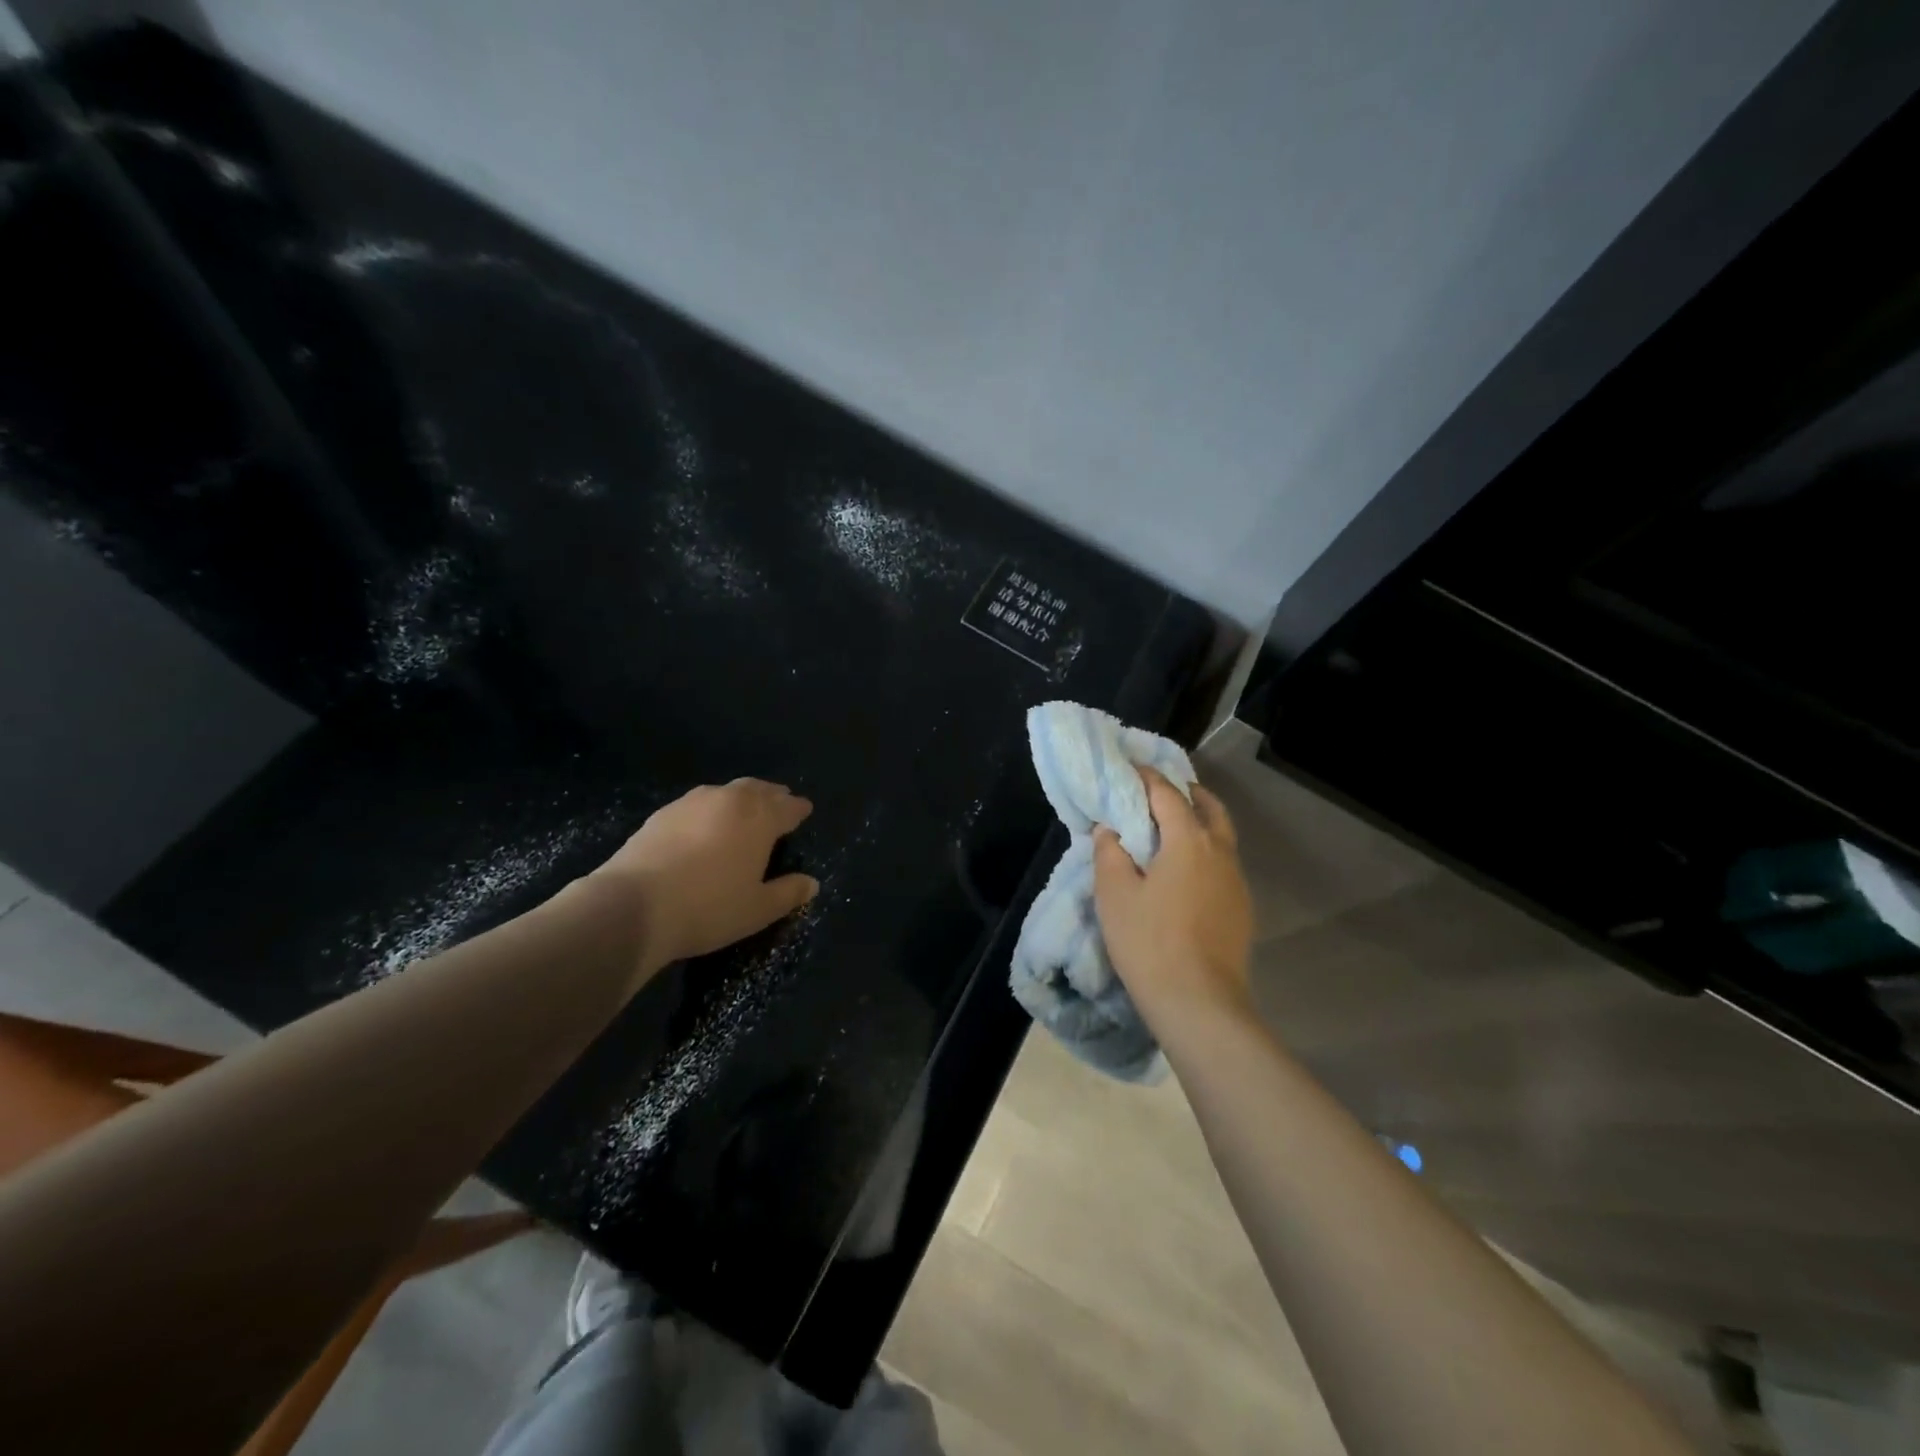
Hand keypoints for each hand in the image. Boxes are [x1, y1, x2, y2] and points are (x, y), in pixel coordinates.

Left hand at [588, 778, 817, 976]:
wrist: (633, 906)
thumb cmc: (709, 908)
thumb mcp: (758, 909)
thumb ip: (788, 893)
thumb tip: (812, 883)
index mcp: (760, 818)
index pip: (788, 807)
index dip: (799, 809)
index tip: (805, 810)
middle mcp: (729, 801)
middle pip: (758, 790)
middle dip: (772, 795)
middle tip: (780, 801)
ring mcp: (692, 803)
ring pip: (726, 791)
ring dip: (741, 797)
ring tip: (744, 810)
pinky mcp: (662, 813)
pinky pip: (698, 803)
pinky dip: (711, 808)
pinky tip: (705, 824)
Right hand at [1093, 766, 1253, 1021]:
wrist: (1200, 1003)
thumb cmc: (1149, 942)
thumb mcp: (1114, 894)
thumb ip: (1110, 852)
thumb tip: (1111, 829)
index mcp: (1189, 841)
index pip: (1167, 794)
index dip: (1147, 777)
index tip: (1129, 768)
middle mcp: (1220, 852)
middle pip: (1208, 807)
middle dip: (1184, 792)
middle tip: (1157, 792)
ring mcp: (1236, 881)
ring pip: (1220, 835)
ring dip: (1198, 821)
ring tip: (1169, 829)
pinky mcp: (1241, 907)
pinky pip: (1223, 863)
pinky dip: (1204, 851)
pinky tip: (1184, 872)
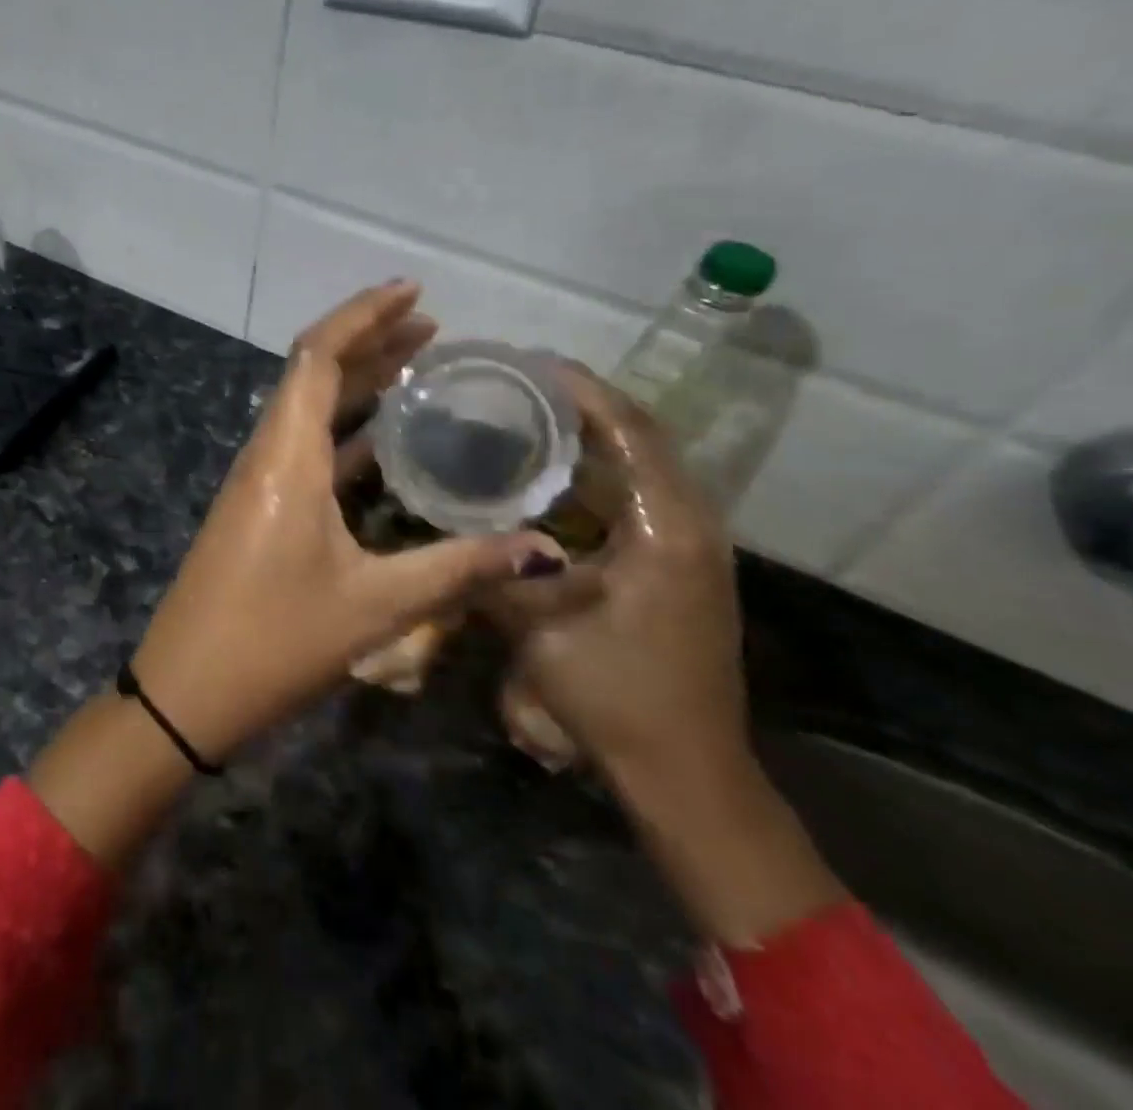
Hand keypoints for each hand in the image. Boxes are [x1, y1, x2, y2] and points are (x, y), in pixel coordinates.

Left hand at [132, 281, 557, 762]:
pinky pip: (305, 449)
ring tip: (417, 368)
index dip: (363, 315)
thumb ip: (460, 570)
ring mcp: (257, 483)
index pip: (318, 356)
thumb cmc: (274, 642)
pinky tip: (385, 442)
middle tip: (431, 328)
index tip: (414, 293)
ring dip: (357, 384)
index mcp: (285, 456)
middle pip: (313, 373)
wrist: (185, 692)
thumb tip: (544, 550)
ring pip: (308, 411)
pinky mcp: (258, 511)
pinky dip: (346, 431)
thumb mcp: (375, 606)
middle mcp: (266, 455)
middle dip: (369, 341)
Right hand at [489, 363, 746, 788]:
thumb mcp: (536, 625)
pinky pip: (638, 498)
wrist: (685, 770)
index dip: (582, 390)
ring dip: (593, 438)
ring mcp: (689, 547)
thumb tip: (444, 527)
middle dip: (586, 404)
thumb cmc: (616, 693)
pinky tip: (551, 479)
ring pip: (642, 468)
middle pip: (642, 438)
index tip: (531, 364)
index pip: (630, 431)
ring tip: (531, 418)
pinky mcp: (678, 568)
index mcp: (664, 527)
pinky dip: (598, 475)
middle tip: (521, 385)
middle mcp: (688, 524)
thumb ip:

- Exercise goal -
Where a record above contains a picture, leave the picture out and transcribe everything else exactly.

- Reply to the exercise -
Hand keypoints for each hand in the image. Boxes are [x1, y1, x2, y2] and points are (x, y), in pixel coordinates.

Left hand at [588, 778, 817, 976]:
wrist: (633, 906)
thumb cmc: (709, 908)
thumb mcp: (758, 909)
thumb ip: (788, 893)
thumb tip: (812, 883)
index mcp: (760, 818)
index pip: (788, 807)
index dip: (799, 809)
index tip: (805, 810)
middle mcp: (729, 801)
middle pip: (758, 790)
middle dip: (772, 795)
middle tip: (780, 801)
ring mcp: (692, 803)
ring pip: (726, 791)
ring dip: (741, 797)
ring tip: (744, 810)
pinky mcp: (662, 813)
pinky pip: (698, 803)
pinky dip: (711, 808)
pinky tip: (705, 824)
Right hand at [1093, 766, 1253, 1021]:
wrist: (1200, 1003)
thumb cmc: (1149, 942)
thumb mcp: (1114, 894)
thumb ip: (1110, 852)
thumb tip: (1111, 829)
index mcp: (1189, 841)
index pip: (1167, 794)
index dip: (1147, 777)
index tip: (1129, 768)
middle mcp: (1220, 852)
middle pip: (1208, 807)
middle dip: (1184, 792)
middle tip: (1157, 792)
ring mcp: (1236, 881)
ring pip: (1220, 835)
ring dip: (1198, 821)
ring tip: (1169, 829)
pinky mcp: (1241, 907)
pinky pip: (1223, 863)
pinky dip: (1204, 851)
pinky tip: (1184, 872)
Hand keypoints for each hand in the image. Boxes are [x1, y1, x2, y2] and points are (x, y), in pixel coordinates.

Left hand at [132, 281, 557, 762]:
pinky pip: (305, 449)
ring tip: (417, 368)
index dip: (363, 315)
thumb ip: (460, 570)
ring mcp: (257, 483)
index pip: (318, 356)
thumb cmc: (274, 642)
pinky tip: (385, 442)
middle tip: (431, 328)
index tip: (414, 293)
ring dip: (357, 384)
index mcp: (285, 456)
middle pip: (313, 373)
wrist: (185, 692)
thumb tip: (544, 550)
ring pip: (308, 411)
pinky mcp: (258, 511)
pinky dip: (346, 431)
thumb mcp: (375, 606)
middle mcp: (266, 455)
middle dip: (369, 341)
Right hand at [489, 363, 746, 788]:
thumb mcp: (536, 625)
pinky pip: (638, 498)
wrist: (685, 770)
index dip: (582, 390)
ring dip: (593, 438)
ring mcp: (689, 547)
thumb tip: (444, 527)
middle dip: (586, 404)
thumb cmc: (616, 693)
pinky tip: (551, 479)
ring pip: (642, 468)
middle pip: (642, 438)
index tip: (531, 364)
index pip: (630, 431)
ring tip: (531, 418)
pinky mcp: (678, 568)
index mcp: (664, 527)
pinky dip: (598, 475)
middle tip: (521, 385)
middle mcp: (688, 524)
thumb ip:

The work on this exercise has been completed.